In this section, we describe what the Scenario Machine is and how it works. Monte-Carlo simulations of binary star evolution allows one to study the evolution of a large ensemble of binaries and to estimate numbers of binaries at different evolutionary stages simultaneously . Originally, this method for statistical study of binary evolution was proposed by Kornilov and Lipunov (1983a,b)[85, 86] to investigate the spin evolution of magnetized NS in massive binary systems. Lipunov and Postnov (1987a,b,c, 1988)[114, 112, 113, 116] simulated low-mass binary evolution focusing on spin evolution of magnetized WD. Dewey and Cordes (1987)[45] and Bailes (1989)[7] applied a similar method for analysis of radio pulsar statistics; de Kool (1992)[42] and de Kool and Ritter (1993)[43] performed a detailed investigation using the Monte-Carlo method of the formation and diverse properties of galactic cataclysmic variables. Using a similar approach, Tutukov and Yungelson (1993b)[197] studied the formation of NS in binary systems (see also Yungelson et al., 1994[216]). A more detailed Monte-Carlo simulation of binary stellar evolution in young open clusters until both stars have become compact objects was recently reported by Pols and Marinus (1994)[163].

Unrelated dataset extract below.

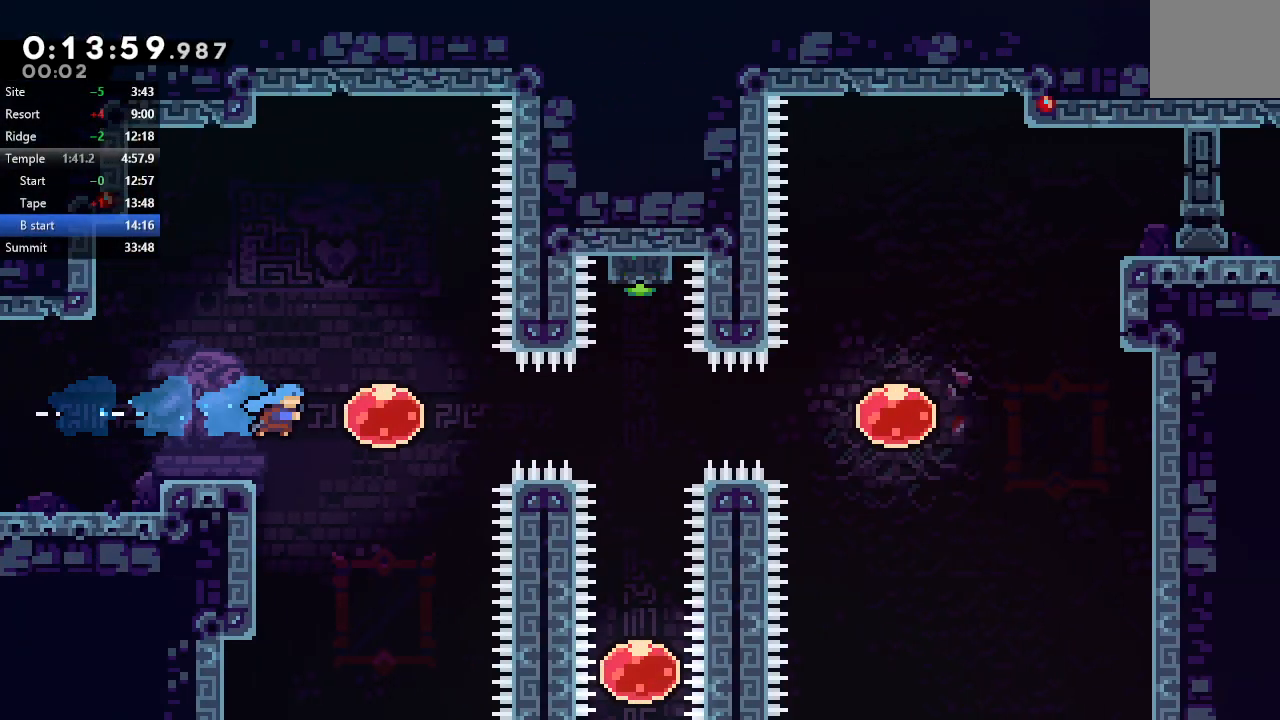
{"dt_ms": 500, "buttons": ["CROSS", "DPAD_UP"], "left_stick": "center", "right_stick": "center", "events": [[117, "CROSS", "down"], [267, "CROSS", "up"], [467, "CROSS", "down"], [467, "DPAD_RIGHT", "up"], [467, "DPAD_UP", "down"]]}
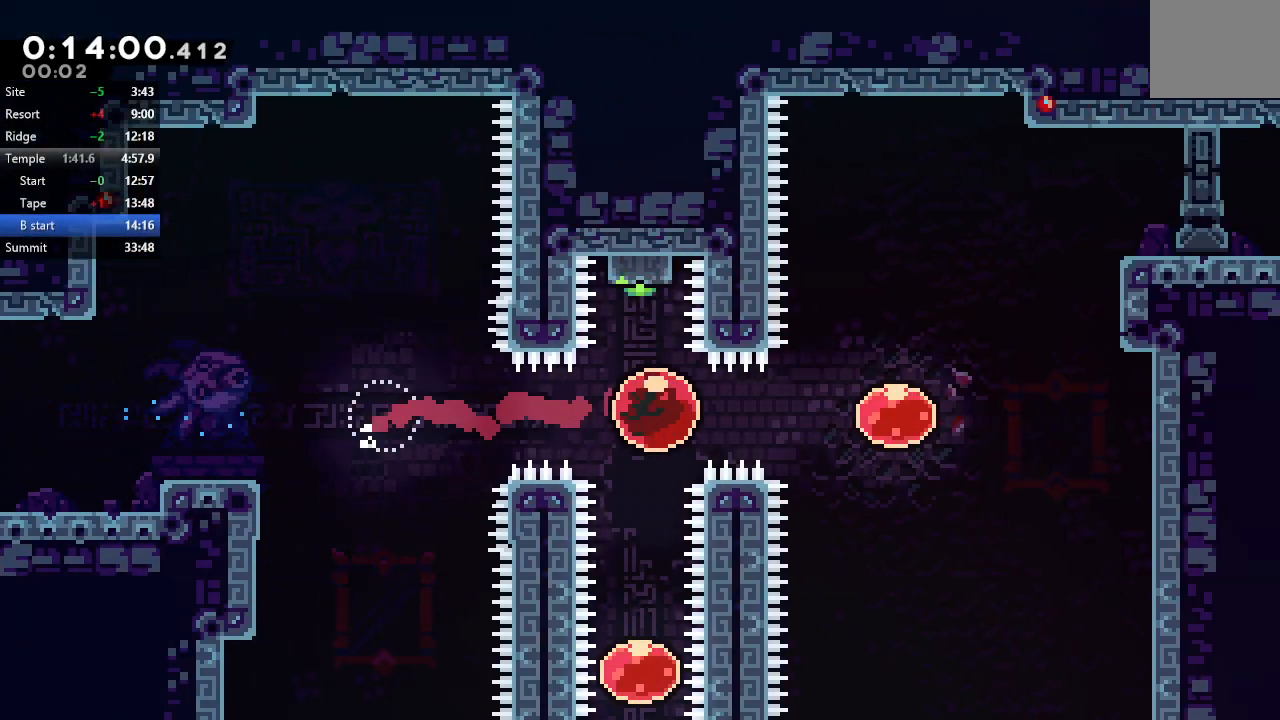
{"dt_ms": 500, "buttons": ["DPAD_DOWN"], "left_stick": "center", "right_stick": "center", "events": [[117, "CROSS", "up"], [150, "DPAD_UP", "up"], [217, "DPAD_DOWN", "down"]]}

Of course, inevitable simplifications of analytical description of the binary evolution used to avoid extensive numerical calculations, mean that the numbers of different types of binaries are uncertain to within a factor of 2-3; ratios between various binary stellar populations are more precise.

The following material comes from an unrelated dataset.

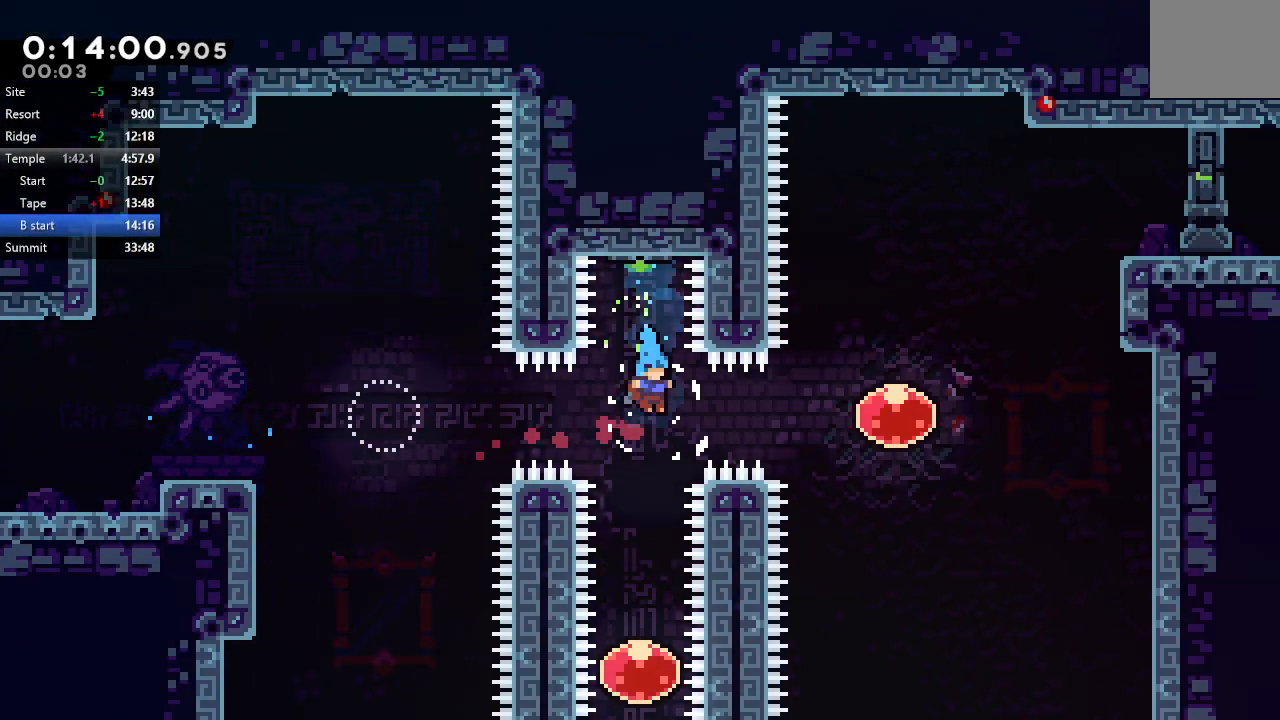
{"dt_ms": 500, "buttons": ["CROSS", "DPAD_UP"], "left_stick": "center", "right_stick": "center", "events": [[267, "DPAD_DOWN", "up"], [333, "DPAD_UP", "down"], [383, "CROSS", "down"]]}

Another method which is widely used for binary evolution studies is the calculation of distribution functions (see, e.g. Iben and Tutukov, 1984a,b;[72, 73] Meurs and van den Heuvel, 1989;[141] van den Heuvel, 1994,[205] for general discussion). However, within the framework of this method it is very difficult to take into account numerous factors influencing stellar evolution; it is especially hard to include even at a qualitative level the spin evolution of magnetized compact stars.